Mann and McCallum, ICML 2007

From Cohen Courses
Jump to navigationJump to search

Citation

Mann, G. and McCallum A. Simple, robust, scalable semi-supervised learning via expectation regularization. Proceedings of the 24th International Conference on Machine Learning. 2007.

Online Version

http://citeseerx.ist.psu.edu/viewdoc/download?doi=10.1.1.120.3681&rep=rep1&type=pdf

Summary

This paper develops a method of semi-supervised learning for conditional probability models by applying prior beliefs to constrain the model.

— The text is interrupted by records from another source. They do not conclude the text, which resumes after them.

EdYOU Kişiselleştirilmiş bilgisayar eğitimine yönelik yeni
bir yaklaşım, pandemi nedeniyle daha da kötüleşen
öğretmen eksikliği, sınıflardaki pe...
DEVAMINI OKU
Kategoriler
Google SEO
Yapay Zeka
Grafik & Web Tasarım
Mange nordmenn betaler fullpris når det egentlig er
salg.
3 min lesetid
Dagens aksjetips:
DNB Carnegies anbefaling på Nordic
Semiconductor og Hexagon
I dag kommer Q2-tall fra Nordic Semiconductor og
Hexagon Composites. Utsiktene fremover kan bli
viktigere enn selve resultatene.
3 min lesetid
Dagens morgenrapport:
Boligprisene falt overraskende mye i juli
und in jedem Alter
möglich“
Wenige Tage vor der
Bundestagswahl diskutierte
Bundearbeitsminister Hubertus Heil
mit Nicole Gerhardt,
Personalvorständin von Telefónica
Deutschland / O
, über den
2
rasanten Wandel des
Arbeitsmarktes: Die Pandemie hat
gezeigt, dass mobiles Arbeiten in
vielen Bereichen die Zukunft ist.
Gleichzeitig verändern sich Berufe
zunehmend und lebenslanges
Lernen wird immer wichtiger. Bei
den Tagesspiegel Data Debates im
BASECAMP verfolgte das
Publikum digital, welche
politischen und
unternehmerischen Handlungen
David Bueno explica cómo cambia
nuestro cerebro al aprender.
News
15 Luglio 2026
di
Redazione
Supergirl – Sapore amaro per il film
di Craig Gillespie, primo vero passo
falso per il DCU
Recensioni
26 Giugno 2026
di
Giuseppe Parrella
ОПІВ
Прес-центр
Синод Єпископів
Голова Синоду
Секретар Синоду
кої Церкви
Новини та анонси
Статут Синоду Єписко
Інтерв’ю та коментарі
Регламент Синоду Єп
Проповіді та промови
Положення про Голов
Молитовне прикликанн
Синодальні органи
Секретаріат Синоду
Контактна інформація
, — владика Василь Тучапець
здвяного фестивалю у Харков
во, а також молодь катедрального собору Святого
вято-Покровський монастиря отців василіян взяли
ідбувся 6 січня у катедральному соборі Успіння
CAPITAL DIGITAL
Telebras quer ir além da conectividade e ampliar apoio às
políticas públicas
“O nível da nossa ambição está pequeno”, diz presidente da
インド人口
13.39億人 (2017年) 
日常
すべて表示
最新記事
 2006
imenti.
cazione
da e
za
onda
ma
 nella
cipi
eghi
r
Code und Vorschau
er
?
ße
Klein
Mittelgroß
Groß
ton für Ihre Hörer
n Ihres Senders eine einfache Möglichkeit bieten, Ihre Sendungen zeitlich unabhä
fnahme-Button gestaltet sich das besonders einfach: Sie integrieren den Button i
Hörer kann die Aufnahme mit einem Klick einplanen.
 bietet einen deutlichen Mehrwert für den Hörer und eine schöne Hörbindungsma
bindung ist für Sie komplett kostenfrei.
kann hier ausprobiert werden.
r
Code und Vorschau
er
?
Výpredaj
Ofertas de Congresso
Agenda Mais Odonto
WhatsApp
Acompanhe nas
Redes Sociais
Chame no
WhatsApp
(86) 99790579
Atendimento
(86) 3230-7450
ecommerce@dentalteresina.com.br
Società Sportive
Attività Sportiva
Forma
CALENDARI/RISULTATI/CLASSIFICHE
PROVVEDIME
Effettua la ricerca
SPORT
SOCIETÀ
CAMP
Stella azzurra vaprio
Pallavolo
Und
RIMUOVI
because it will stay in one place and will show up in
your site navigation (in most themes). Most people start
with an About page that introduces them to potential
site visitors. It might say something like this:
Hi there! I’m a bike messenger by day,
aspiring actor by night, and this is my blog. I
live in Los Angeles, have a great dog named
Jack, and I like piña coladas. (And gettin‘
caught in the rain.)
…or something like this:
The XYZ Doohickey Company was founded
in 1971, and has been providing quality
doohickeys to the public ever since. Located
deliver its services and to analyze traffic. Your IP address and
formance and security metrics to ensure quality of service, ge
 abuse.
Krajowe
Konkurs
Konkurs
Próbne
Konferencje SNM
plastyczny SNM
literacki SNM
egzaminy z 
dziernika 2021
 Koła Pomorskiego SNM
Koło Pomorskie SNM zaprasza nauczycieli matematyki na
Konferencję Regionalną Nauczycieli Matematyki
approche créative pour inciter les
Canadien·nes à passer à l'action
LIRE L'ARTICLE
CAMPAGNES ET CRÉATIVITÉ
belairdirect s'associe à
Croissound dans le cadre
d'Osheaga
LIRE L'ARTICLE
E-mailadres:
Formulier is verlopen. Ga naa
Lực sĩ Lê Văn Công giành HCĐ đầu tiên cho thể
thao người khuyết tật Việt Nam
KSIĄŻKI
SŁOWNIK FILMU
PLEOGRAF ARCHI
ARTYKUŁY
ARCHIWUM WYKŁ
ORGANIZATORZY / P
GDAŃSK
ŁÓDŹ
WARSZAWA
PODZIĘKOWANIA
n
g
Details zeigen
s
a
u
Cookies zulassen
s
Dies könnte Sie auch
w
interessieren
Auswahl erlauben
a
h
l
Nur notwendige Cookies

Whereas other semi-supervised learning methods such as entropy regularization and transductive SVMs implicitly constrain the model by requiring decision boundaries to pass through areas of low density, expectation regularization constrains the model by requiring its output to be close to a given prior.

The prior can be over general class labels or they can be over conditional probabilities of a class given a specific feature. For instance, one can introduce prior knowledge such as "capitalized words are locations 60% of the time". This paper explicitly tested class label priors. They fitted a maximum entropy model with an additional expectation regularization term added to the log likelikhood. This term penalized for greater KL divergence between the class priors and the class proportions that resulted from training on labeled and unlabeled data. The classifier generally outperformed other supervised and semi-supervised classifiers over a range of training set sizes and different classification tasks, including part of speech tagging, NER, and relation extraction.

One surprising result is that obtaining accurate priors is not crucial and that this method maintains accuracy over a range of priors. Priors can be obtained from expert knowledge or from examining labeled data. A benefit of focusing on priors is their simple interpretability. This contrasts with trying to interpret model parameters, which often interact with each other in non-obvious ways.

The techniques discussed are quite general, and can be applied using other models than maximum entropy models, other prior knowledge than class priors, and other distance metrics, rather than KL divergence.

Related Papers

The authors produced several other papers exploring this general technique of generalized expectation. Mann, ACL 2008 and Druck, SIGIR 2008 apply it to semi supervised CRFs, exploring using labeled features vs labeled instances. A technical report describing the Generalized Expectation Criteria in broader terms is also available here.

Liang, ICML 2009 formalize the cost tradeoffs between using labeled features vs labeled instances.